(Beginning of Records shown)
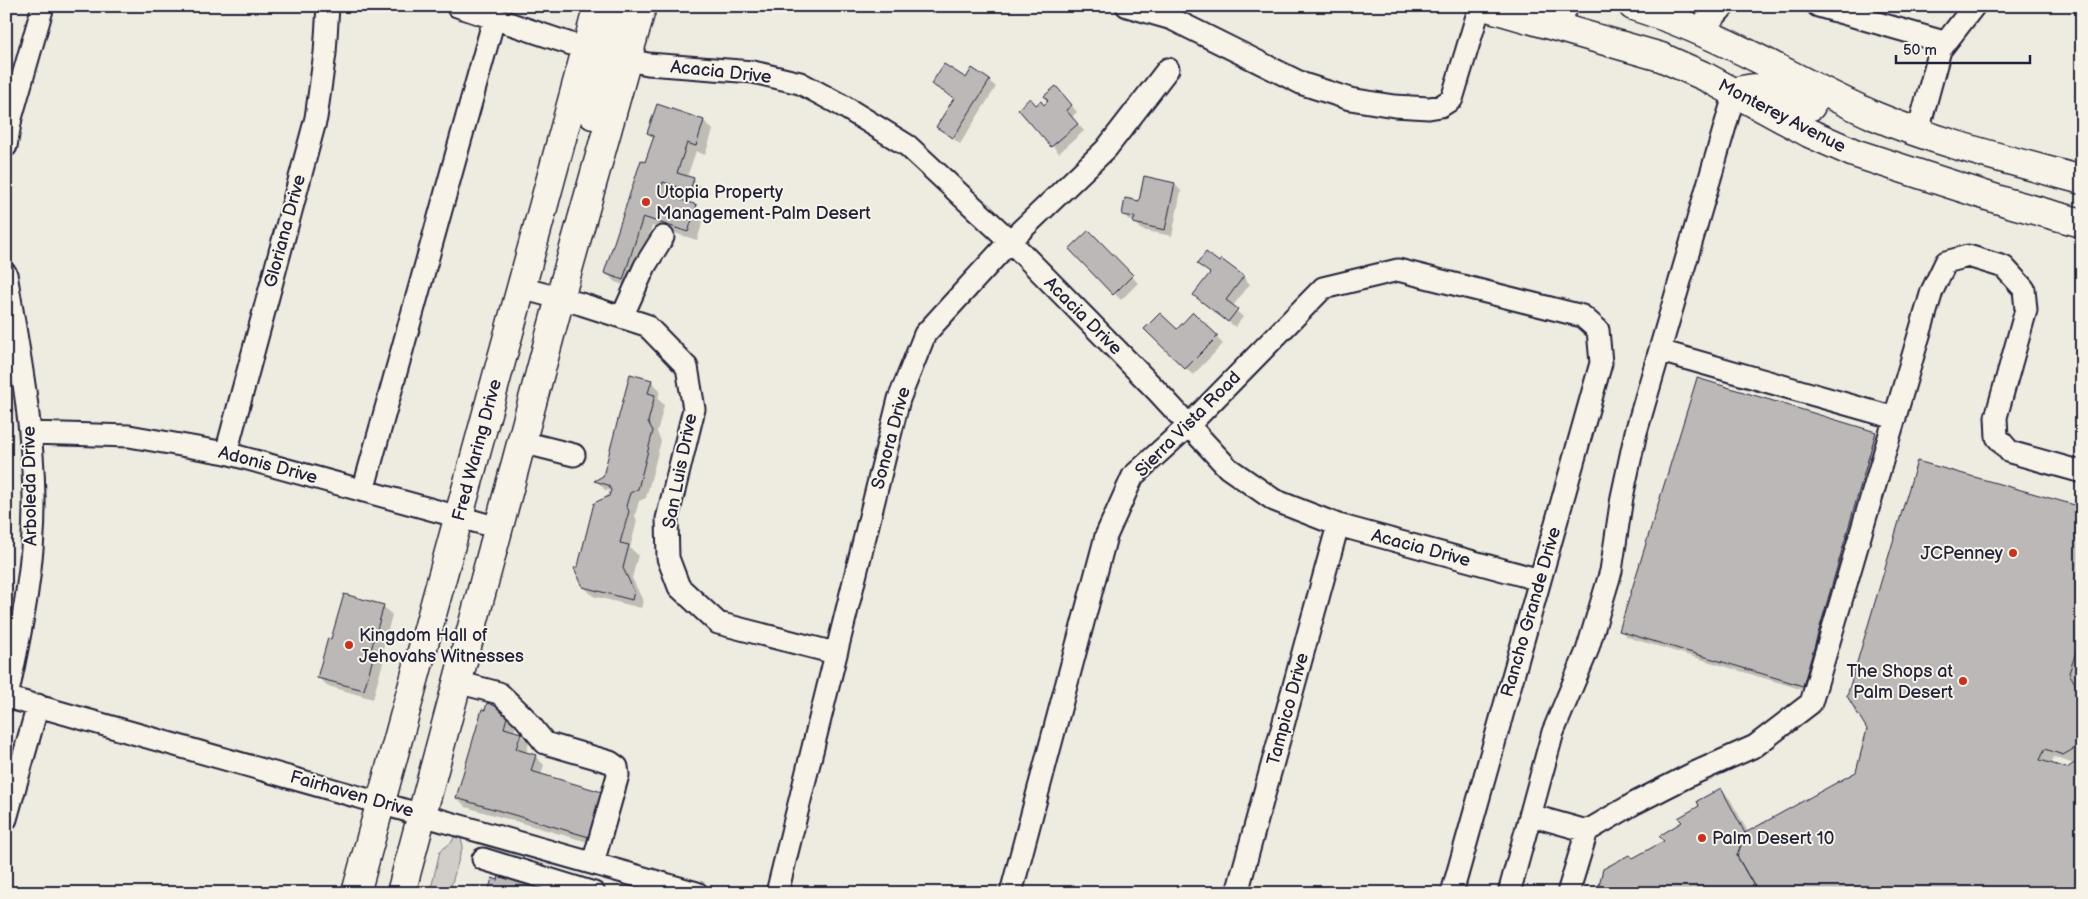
<svg xmlns="http://www.w3.org/2000/svg" width="2088" height="899" viewBox="0 0 2088 899" font-family="'Balsamiq Sans',sans-serif">
<rect width="100%" height="100%" fill="#eeebe1"/>
<filter id="ink" filterUnits="userSpaceOnUse"><feTurbulence type="fractalNoise" baseFrequency=".02" numOctaves="2"/><feDisplacementMap in="SourceGraphic" scale="10" xChannelSelector="R" yChannelSelector="G"/><feConvolveMatrix kernelMatrix="1 2 1 2 8 2 1 2 1" color-interpolation-filters="sRGB"/></filter>
<g filter="url(#ink)">
<path fill="#d1cdc9" stroke="#7a7882" d="M455,835L460,836L463,845L449,893H430L440,851L452,842Z"/>
<path fill="#0003" fill-rule="evenodd" d="M967,80L989,81L996,87L960,144L938,127L955,100L933,83Z
M1063,95L1077,112L1072,117L1084,131L1059,153L1020,109L1044,106Z
M704,121L713,130L705,155L696,151L687,177L693,179L702,188L699,200L672,191L670,197L696,206L705,215L697,240L652,226L632,288L615,282L606,273L654,139L648,133Z
M1175,184L1181,191L1172,236L1142,230L1135,222L1130,221L1123,214L1140,202Z
M1089,232L1138,283L1121,300L1071,249Z
M1198,264L1243,277L1250,284L1232,307L1243,317L1235,327L1195,295L1211,274Z
M1193,314L1223,344L1193,375L1146,329L1177,331Z
M651,381L660,390L658,399L664,405L657,432L661,441L646,498L639,501L635,516L637,521L630,548L638,555L632,578L643,601L641,608L593,596L584,587L579,567L612,491L605,490L597,481L604,477Z
M1876,433L1882,440L1810,692L1627,637L1621,630Z
M2082,509V671L2078,683L2082,690V893L1632,860L1666,841L1721,790L1730,799L1748,832L1857,773ZM2054,757L2074,764L2067,769L2051,765Z
M383,606L392,615L380,659L383,662L373,699L328,686L318,677L332,641Z
M488,705L518,720L514,732L520,734L529,743L526,753L535,756L544,765L541,775L602,793L611,802L598,845L466,807L457,798Z"/>
<path fill="#bbb8b7" stroke="#22223b" d="M944,64L966,78L972,68L990,80L953,138L936,127L954,98L931,84Z
M1056,86L1072,105L1066,110L1078,124L1051,147L1018,109L1030,98L1036,105L1041,101L1044,105L1048,101L1044,96Z
M657,104L704,120L696,146L687,143L677,173L694,178L690,191L663,182L660,193L697,205L688,232L643,217L623,280L604,273L641,160L645,162L654,136L647,133Z
M1144,176L1175,183L1165,230L1133,223L1135,217L1122,215L1125,198L1139,201Z
M1089,230L1133,275L1113,295L1069,249Z
M1206,252L1219,262L1221,259L1244,276L1226,300L1238,309L1228,322L1193,295L1210,273L1197,264Z
M1193,312L1218,336L1185,369L1144,329L1160,313L1177,329Z
M630,374L652,380L648,393L655,395L648,422L653,431L638,489L630,493L626,506L629,511L620,543L629,545L623,568L634,591L632,600L583,587L574,568L578,566L594,503L609,496L611,490L608,485L594,481L603,476Z
M1697,378L1876,432L1803,686L1619,631Z
M1917,461L2082,507V650L2077,649L2069,673L2079,690H2082V744L2063,755L2045,749L2040,760L2067,768L2082,758V893H1758L1737,856L1745,833L1856,772L1867,729L1847,696Z
M344,594L384,605L371,650L375,651L364,690L317,678L328,638L331,639Z
M487,703L509,710L504,728L521,733L516,749L536,755L531,771L602,792L589,837L456,798L482,709L485,710Z
M1721,788L1745,833L1737,856L1758,893H1597L1603,869L1629,855L1633,858L1664,841L1659,836L1682,822L1678,818L1699,806L1697,801Z
M500,871L579,893H488L492,878L498,880Z"/>
<g fill="none" stroke-linecap="round" stroke-linejoin="round">
<g stroke="#22223b" stroke-width="25">
<path id="minor" d="M457,6L586,49
M1127,6L1172,19L1303,84L1350,99L1394,106L1429,108L1441,106L1452,99L1480,6
M1818,6L1944,42
M1694,28L1715,16L1724,6
M628,60L648,64L753,72L800,83L843,106L908,146L1010,241L1158,392L1228,468L1274,500L1338,525L1540,580
M1918,131L1940,50L1974,6
M6,146L11,118L43,6
M6,274C18,348 33,422 34,497C35,565 21,631 7,697
M521,288L581,304L646,325L687,367L694,409L667,519L668,558L679,587L718,623L835,653
M622,317L645,266L663,237
M1660,351L1895,418
M31,433L129,436L226,453L499,528
M522,442L574,455
M226,453L316,118L325,53L328,6
M363,491L494,19
M457,682L499,693L524,717L545,743L610,762L617,767L618,775L593,863
M6,697L697,893
M1530,815L1587,831
M6,819L38,705
M483,859L594,893
M777,893L899,399L925,334L1010,241L1106,149L1168,69
M1011,893L1106,536L1133,476L1189,425L1323,288L1398,270L1582,316L1598,330L1601,363L1452,893
M1237,893L1338,525
M1509,893L1553,732L1587,651L1611,571L1622,497L1636,432L1735,92
M1568,893L1587,831L1635,803L1692,774L1755,746L1811,703L1932,291L1946,262L1968,256L2004,267L2024,289L2026,310L1996,417L1997,437L2010,452L2082,472"/>
</g>
<g stroke="#22223b" stroke-width="31">
<path id="major" d="M617,6C610,37 609,35 628,60
M1484,6L1661,57L1706,77L1809,133L1854,153L2009,203L2082,223
M1541,6L1557,9L1564,6
M1633,6C1718,32 1794,80 1875,116C1941,144 2013,161 2082,180
M586,49L600,62L602,80L593,115
M1735,92C1767,82 1782,92 1811,106
M356,893L598,6
M401,893L560,298L642,6"/>
</g>
<use href="#minor" stroke="#f7f3e8" stroke-width="21"/>
<use href="#major" stroke="#f7f3e8" stroke-width="28"/>
</g>
</g>
<g fill="#c8321e" stroke="#f7f3e8" stroke-width="2">
<circle cx="646" cy="202" r="5"/>
<circle cx="2013" cy="553" r="5"/>
<circle cx="349" cy="645" r="5"/>
<circle cx="1963" cy="681" r="5"/>
<circle cx="1702" cy="838" r="5"/>
</g>
<g text-anchor="middle" dominant-baseline="central" stroke-width="4" stroke-linejoin="round" paint-order="stroke">
<g font-size="18" fill="#22223b" stroke="#f7f3e8">
<text transform="translate(721 72) rotate(6)">Acacia Drive</text>
<text transform="translate(1782 116) rotate(27)">Monterey Avenue</text>
<text transform="translate(285 231) rotate(-75)">Gloriana Drive</text>
<text transform="translate(1083 316) rotate(45)">Acacia Drive</text>
<text transform="translate(1188 424) rotate(-45)">Sierra Vista Road</text>
<text transform="translate(891 438) rotate(-75)">Sonora Drive</text>
<text transform="translate(477 450) rotate(-75)">Fred Waring Drive</text>
<text transform="translate(268 465) rotate(15)">Adonis Drive</text>
<text transform="translate(680 471) rotate(-79)">San Luis Drive</text>
<text transform="translate(30 486) rotate(-91)">Arboleda Drive</text>
<text transform="translate(1421 548) rotate(15)">Acacia Drive</text>
<text transform="translate(1531 612) rotate(-74)">Rancho Grande Drive</text>
<text transform="translate(1288 709) rotate(-75)">Tampico Drive</text>
<text transform="translate(352 794) rotate(16)">Fairhaven Drive</text>
</g>
<g font-size="18" fill="#22223b" stroke="#f7f3e8" text-anchor="start">
<text x="656" y="192">Utopia Property<tspan x="656" dy="21">Management-Palm Desert</tspan></text>
<text x="2003" y="553" text-anchor="end">JCPenney</text>
<text x="359" y="635">Kingdom Hall of<tspan x="359" dy="21">Jehovahs Witnesses</tspan></text>
<text x="1953" y="671" text-anchor="end">The Shops at<tspan x="1953" dy="21">Palm Desert</tspan></text>
<text x="1712" y="838">Palm Desert 10</text>
</g>
</g>
<rect width="2088" height="899" fill="none" stroke="#f7f3e8" stroke-width="25"/>
<rect x="12" y="12" width="2063" height="874" fill="none" stroke="#22223b" stroke-width="2" filter="url(#ink)"/>
<path d="M1896 55v8h134v-8" fill="none" stroke="#22223b" stroke-width="2.5"/>
<text x="1903" y="55" font-size="15" fill="#22223b" stroke="#f7f3e8" stroke-width="4" paint-order="stroke">50 m</text>
</svg>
(End of Records shown)
#### [Your objective]
Lines that contain "none" are the result; find them in the entries above and copy each one.

#### [Reply]
<g fill="none" stroke-linecap="round" stroke-linejoin="round">
<rect width="2088" height="899" fill="none" stroke="#f7f3e8" stroke-width="25"/>
<rect x="12" y="12" width="2063" height="874" fill="none" stroke="#22223b" stroke-width="2" filter="url(#ink)"/>
<path d="M1896 55v8h134v-8" fill="none" stroke="#22223b" stroke-width="2.5"/>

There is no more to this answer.